Climate strategies in the global equity portfolio
Sectors of particular importance to the climate transition include energy, power generation, raw materials and transport. AP4 therefore performs fundamental equity management for these sectors.
“We focus on these high-emissions sectors and select the companies that we believe will both provide a better return than their benchmark index and contribute to the energy transition. We invest in companies that have plans and targets that are aligned with the Paris Agreement,” explains Pontus Lidbrink, Head of Thematic Strategies and Implementation, and continues:
“This results in a much more concentrated portfolio, where AP4 increases its shareholding in the companies we choose to continue to be invested in, which provides greater opportunity for influencing the companies to make the transition. For other sectors in the internally managed global equity portfolio and for AP4’s external fund investments, companies are instead selected using equity strategies based on quantitative factors.
Pontus Lidbrink, Head of Thematic Strategies & Implementation at AP4. Photo: Peter Knutson
“We have been making this type of investment since 2012 and have developed and broadened these strategies as a proportion of the portfolio. The strategies we have chosen have helped us to cut the portfolio’s carbon emissions by more than half, but that is not enough for us. Our goal is to achieve net zero in the portfolio by 2040 and to halve our emissions again by 2030, measured from 2020.”
In this work, AP4 uses both traditional metrics for climate investments, the companies’ own direct emissions (Scope 1) and their indirect emissions from the purchase of energy (Scope 2).
“We also use forward-looking carbon dioxide metrics to find companies that already have climate plans in place and have begun their journey of change. We do this using a scenario analysis for carbon pricing as well as assessments of how well companies are aligned with the 2-degree target. Based on this information, we create a ‘sustainability screen’, or AP4 Alignment score, which we use to build our equity portfolios,” explains Pontus.
Scenario analysis for carbon pricing
Achieving the environmental objectives set requires the gradual phasing out of burning fossil fuels through taxation. Sweden and the rest of the EU already have a carbon tax, but this is not the case in much of the rest of the world.
“If the global temperature increase is to be kept below 2 degrees, a carbon price of USD 70–140 per tonne of carbon dioxide is needed. In our equity models, we assume an increasing carbon price, depending on the sector and countries in which the companies operate, and then adjust their future margins accordingly. We then reduce our holdings in those companies that have a large negative impact on their margins.”
Adapting to the 2-degree target
Another important component is how well companies and their operations are aligned with the 2-degree target.
“At AP4, we use a developed metric for the companies’ estimated future emissions relative to a carbon budget for each individual company that will keep the global temperature increase below 2 degrees. We also take into account in this assessment which companies are most essential to the climate transition. When assessing individual companies, we look at their future emissions targets and consider whether they are realistic. We also monitor how companies have adjusted their emissions historically and ensure that they have begun their journey of change.

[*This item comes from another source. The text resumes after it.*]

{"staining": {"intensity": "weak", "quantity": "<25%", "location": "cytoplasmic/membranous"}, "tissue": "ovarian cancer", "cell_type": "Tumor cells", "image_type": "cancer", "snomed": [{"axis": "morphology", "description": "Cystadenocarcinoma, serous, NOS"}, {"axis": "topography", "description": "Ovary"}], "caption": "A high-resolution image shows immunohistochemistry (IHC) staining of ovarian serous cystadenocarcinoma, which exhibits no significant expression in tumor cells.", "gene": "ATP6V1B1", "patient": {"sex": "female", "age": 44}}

It is not enough for the company’s management to have set a net zero target for 2050 if they have not also demonstrated that they are already taking action to reduce their emissions.”
The estimated future emissions for each individual company are then compared with the emissions required in each sub-sector to keep the temperature increase below 2 degrees. This results in a residual carbon budget for each company that can be either positive or negative. A negative value shows that the company is projected to have lower carbon dioxide emissions than required in the future, while the opposite is true for a positive value.
AP4 Alignment score
The data points referred to above are then combined to form an AP4 Alignment score, which gives a good picture of how well the companies are aligned with the energy transition.
“We want to shift the portfolio weighting towards those companies that are helping to achieve the goals of the Paris Agreement and that actively strive to improve their sustainability work. This strategy has a major impact on our investments outside traditionally high-emissions sectors. For example, among consumer companies, there are major differences in how the companies position themselves.”
Use of Scope 3
Scope 3 refers to indirect carbon emissions caused by companies. These in turn can be divided into upstream and downstream emissions, depending on where in the value chain these emissions occur. Upstream emissions are produced by the company’s suppliers and downstream emissions primarily by the use of the companies’ products. Scope 3 results in the double counting of carbon emissions and these are difficult to estimate, particularly in relation to downstream emissions. Scope 3 does, however, provide a picture of companies’ exposure to climate change.
“At AP4, we measure direct emissions (i.e. Scope 1 and 2) as well as the first level of upstream emissions. This means that we also take into account the emissions of the companies’ suppliers, but not of those who supply their suppliers.” Pontus further explains:
“The reason why we do not look at the full spectrum of Scope 3 emissions is that there is currently not enough reliable data to construct robust equity strategies. The way in which Scope 3 is currently calculated also includes double counting, by definition, as the same emissions are counted for both producers and consumers. We are working to develop our strategies within this area.”
Sectors where indirect emissions are of greater relevance include the energy sector and the automotive industry.